--- Source passage Enclosed Below ---
Solution to Problems
[0019] According to the present invention, there is provided an
engine starter, including: a starter motor; a pinion unit coupled
to an output-shaft side of the starter motor by means of a spline,
for sliding in an axial direction; a ring gear which has a push-out
mechanism for moving the pinion unit to an engaging position with
the ring gear, meshes with a pinion of the pinion unit pushed out
by the push-out mechanism, and receives a transmission of a
rotation force of the starter motor to thereby start an engine, in
which the pinion unit includes a pinion gear divided in the axial
direction into two pinion gears which are a first pinion gear
having a protruded shape for synchronization, for first colliding
with the ring gear upon start of meshing with the ring gear, and a
second pinion gear for serving to transmit the rotation force after
the meshing.
--- End of Enclosed Source passage ---
--- Given data Enclosed Below ---
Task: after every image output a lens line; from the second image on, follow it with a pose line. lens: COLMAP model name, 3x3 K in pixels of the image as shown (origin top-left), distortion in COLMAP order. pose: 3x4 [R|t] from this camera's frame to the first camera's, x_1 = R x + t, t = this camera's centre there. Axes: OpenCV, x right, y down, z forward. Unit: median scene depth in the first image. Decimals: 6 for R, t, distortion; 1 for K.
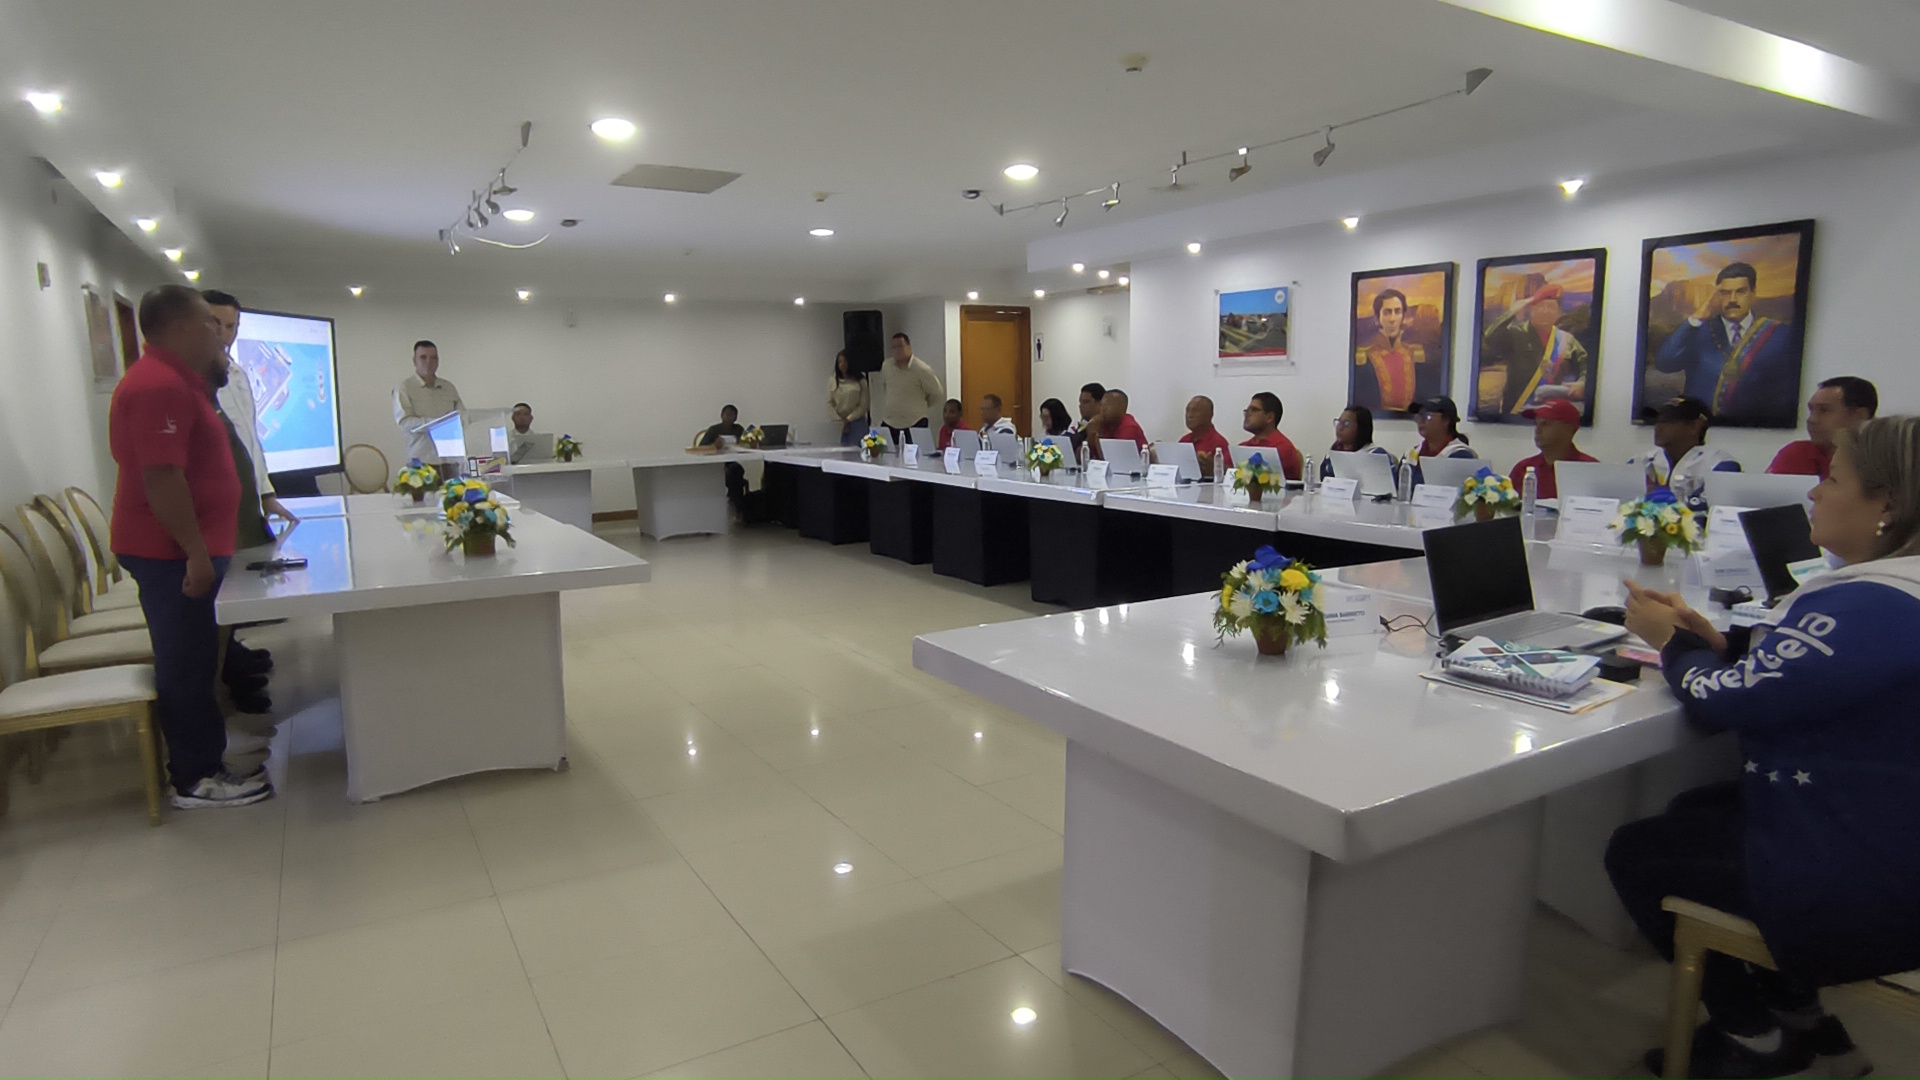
lens RADIAL K [[1032.9, 0, 964.9], [0, 1032.9, 535.3], [0, 0, 1]] dist [-0.029283, 0.008991]
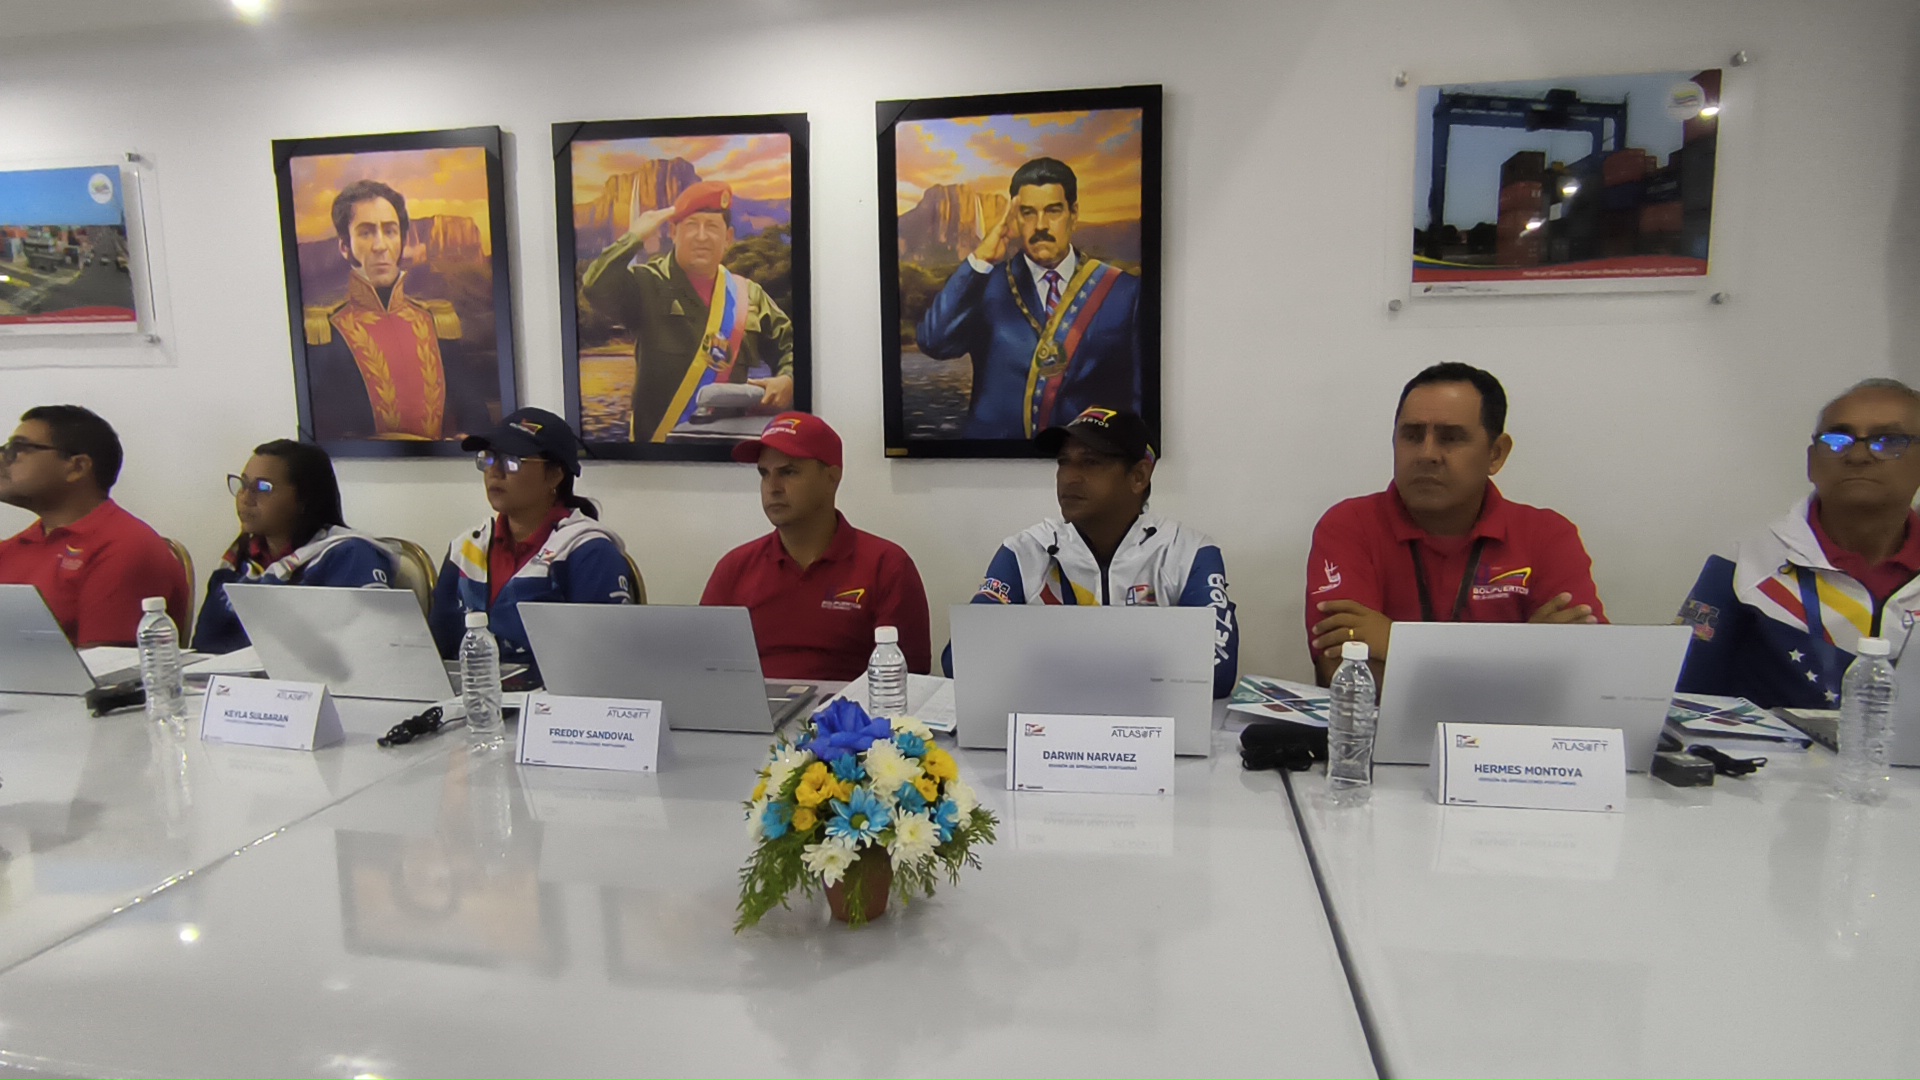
lens RADIAL K [[1032.9, 0, 963.5], [0, 1032.9, 550.6], [0, 0, 1]] dist [-0.029283, 0.008991]
pose [[0.623136, -0.100332, 0.775651, 0.242263], [0.109904, 0.993130, 0.040170, -0.072694], [-0.774353, 0.060216, 0.629882, 0.594793]]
--- End of Enclosed Given data ---
Task instructions:
Extend the patent passage on the engine starter's divided pinion gear, picking up right after its final sentence.

Output:
Advantageous Effects of Invention
[0020] According to the present invention, the pinion gear of the
pinion unit is configured so as to be divided into the first pinion
gear having the tooth shape for synchronization on the end and the
second pinion gear serving to transmit the rotation force after the
meshing, thereby enabling the stable meshing between the pinion
gear and the ring gear even when a difference in RPM is present.
Accordingly, it is possible to obtain an engine starter which
carries out, even when the pinion gear is meshed while the ring
gear is rotating, more reliable synchronization and phase matching
at the moment of the contact and eliminates the noises, the
decrease in the service life caused by wear, and the delay in the
starting property caused by the time loss of the meshing time.
BRIEF DESCRIPTION OF DRAWINGS
[0021] FIG. 1 An exploded view of an engine starter according to a
first embodiment of the present invention.
[0022] FIG. 2 A cross sectional view when the engine starter
according to the first embodiment of the present invention is
installed on an engine.
[0023] FIG. 3 An exploded view of components of a pinion unit
according to the first embodiment of the present invention.
[0024] FIG. 4 A detailed perspective view of a first pinion gear
and a second pinion gear according to the first embodiment of the
present invention.
[0025] FIG. 5 A cross sectional view of a starter portion at the
moment when the first pinion gear according to the first embodiment
of the present invention and a ring gear collide with each
other.
[0026] FIG. 6 Front views illustrating positional relationships
between the first pinion gear and the second pinion gear according
to the first embodiment of the present invention.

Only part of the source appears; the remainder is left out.